Rayner’s House Improvements Don’t Add Up mdi-fullscreen

The Times reports that Rayner will argue that renovations offset her capital gains tax liability on her right-to-buy council tax house’s profitable sale. This is a precautionary fallback line of argument that is a tacit admission that her original story for the last two months that it was her principal primary residence was – as commonsense and all the evidence from neighbours suggests – just not true.

Now planning application details have been unearthed which specify that those improvements include a “new opening to enlarge [the] kitchen” as well as a “new replacement door and window” and the installation of a gas fire. From the photos you can see that the back area with the lower ceiling was opened up.

Guido got in touch with a couple of builders to ask about the work, which involves knocking through a wall to a storage room and extending the kitchen into the space, and was quoted, using 2008 values, £8,000 for the work.
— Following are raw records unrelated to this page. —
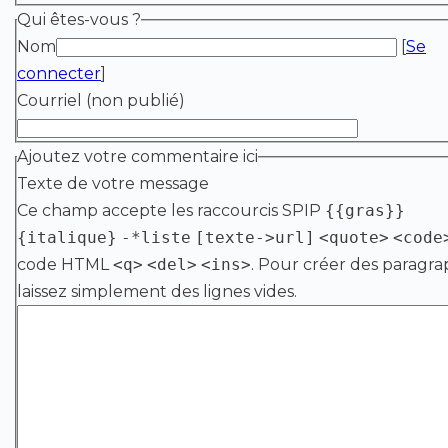
Qui êtes-vous ?
Nom
[
Se
connecter
]
Courriel (non publié)
Ajoutez votre commentaire ici
Texte de votre message
Ce champ accepte les raccourcis SPIP
{{gras}}
{italique}
-*liste
[texte->url]
<quote>
<code
code HTML
<q>
<del>
<ins>
. Pour créer des paragra
laissez simplement des lignes vides.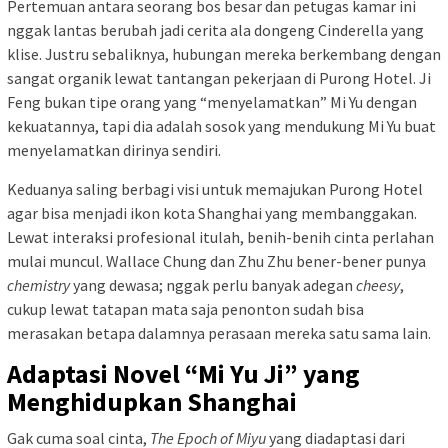
Pertemuan antara seorang bos besar dan petugas kamar ini
nggak lantas berubah jadi cerita ala dongeng Cinderella yang
klise. Justru sebaliknya, hubungan mereka berkembang dengan
sangat organik lewat tantangan pekerjaan di Purong Hotel. Ji
Feng bukan tipe orang yang “menyelamatkan” Mi Yu dengan
kekuatannya, tapi dia adalah sosok yang mendukung Mi Yu buat
menyelamatkan dirinya sendiri.
Keduanya saling berbagi visi untuk memajukan Purong Hotel
agar bisa menjadi ikon kota Shanghai yang membanggakan.
Lewat interaksi profesional itulah, benih-benih cinta perlahan
mulai muncul. Wallace Chung dan Zhu Zhu bener-bener punya
chemistry
yang dewasa; nggak perlu banyak adegan
cheesy
,
cukup lewat tatapan mata saja penonton sudah bisa
merasakan betapa dalamnya perasaan mereka satu sama lain.
Adaptasi Novel “Mi Yu Ji” yang
Menghidupkan Shanghai
Gak cuma soal cinta,
The Epoch of Miyu
yang diadaptasi dari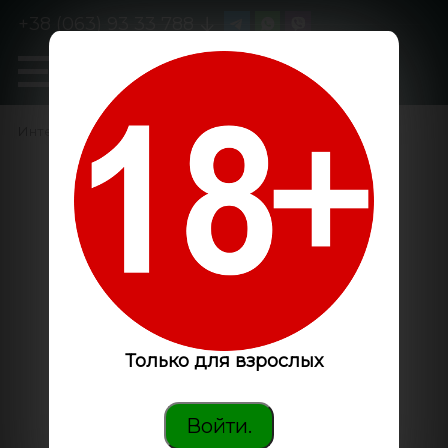
+38 (063) 93 33 788
0
GanjaLiveSeeds
Интернет-магазин
/
По генетике
/
Hawaii
Только для взрослых
Войти.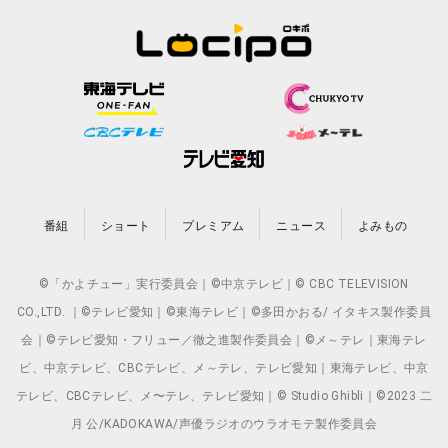
番組
ショート
プレミアム
ニュース
よみもの
©「かよチュー」実行委員会｜©中京テレビ｜© CBC TELEVISION
CO.,LTD. ｜©テレビ愛知｜©東海テレビ｜©多田かおる/ イタキス製作委員
会｜©テレビ愛知・フリュー／徹之進製作委員会｜©メ～テレ｜東海テレ
ビ、中京テレビ、CBCテレビ、メ～テレ、テレビ愛知｜東海テレビ、中京
テレビ、CBCテレビ、メ〜テレ、テレビ愛知｜© Studio Ghibli｜©2023 二
月 公/KADOKAWA/声優ラジオのウラオモテ製作委員会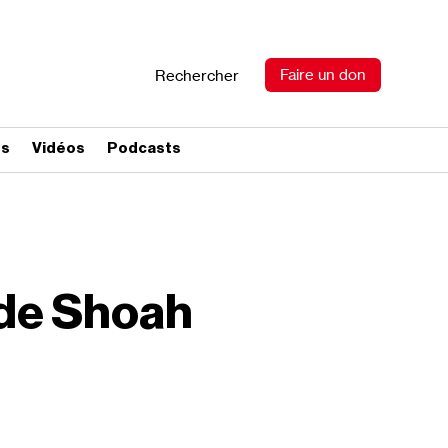
Faire un don
Rechercher
es
Vidéos
Podcasts
 de Shoah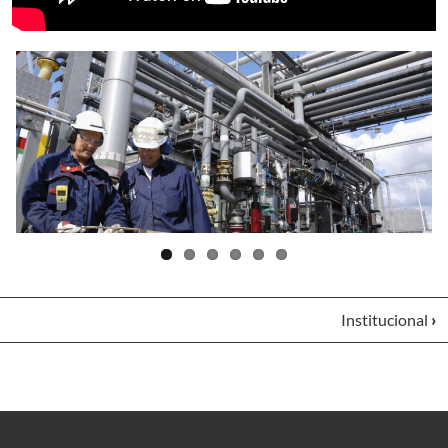
Institucional
›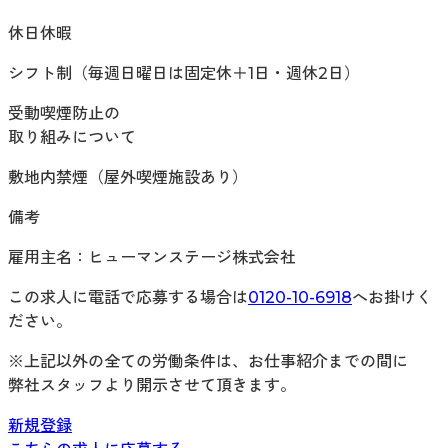
休日休暇
シフト制（毎週日曜日は固定休＋1日・週休2日）
受動喫煙防止の
取り組みについて
敷地内禁煙（屋外喫煙施設あり）
備考
雇用主名：ヒューマンステージ株式会社
この求人に電話で応募する場合は
0120-10-6918
へお掛けく
ださい。
※上記以外の全ての労働条件は、お仕事紹介までの間に
弊社スタッフより開示させて頂きます。
新規登録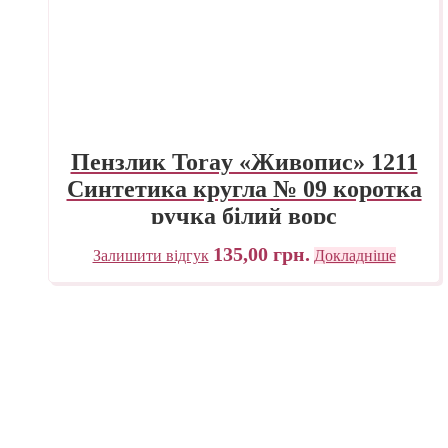
Пензлик Toray «Живопис» 1211
Синтетика кругла № 09 коротка
ручка білий ворс
135,00
грн.
Залишити відгук
Докладніше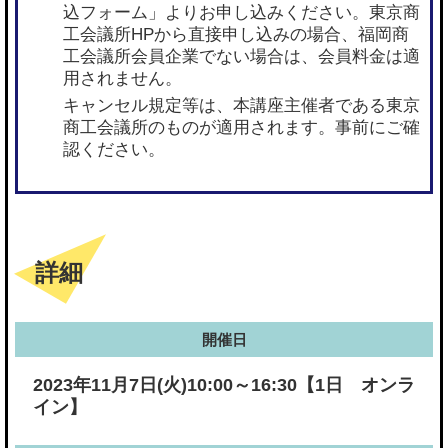
込フォーム」よりお申し込みください。東京商
工会議所HPから直接申し込みの場合、福岡商
工会議所会員企業でない場合は、会員料金は適
用されません。
キャンセル規定等は、本講座主催者である東京
商工会議所のものが適用されます。事前にご確
認ください。
詳細
開催日
2023年11月7日(火)10:00～16:30【1日 オンラ
イン】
On top of that, flueless gas fire plus installation will set you back in the region of £600. That’s not the £23,000 that tax sleuth (and Labour activist) Dan Neidle estimates would be needed to have been spent to offset capital gains tax.

Still, Rayner claimed in 2012 when working for Unison full time to be be making20 grand a year” and £10,000 is a hefty amount to put into renovations. A two-bed house on Vicarage Road costs £1,100 to rent today. If her brother was living there, as neighbours claim, he might have paid Rayner rent to make the work worthwhile. Did Rayner declare any rent paid to her as a landlady?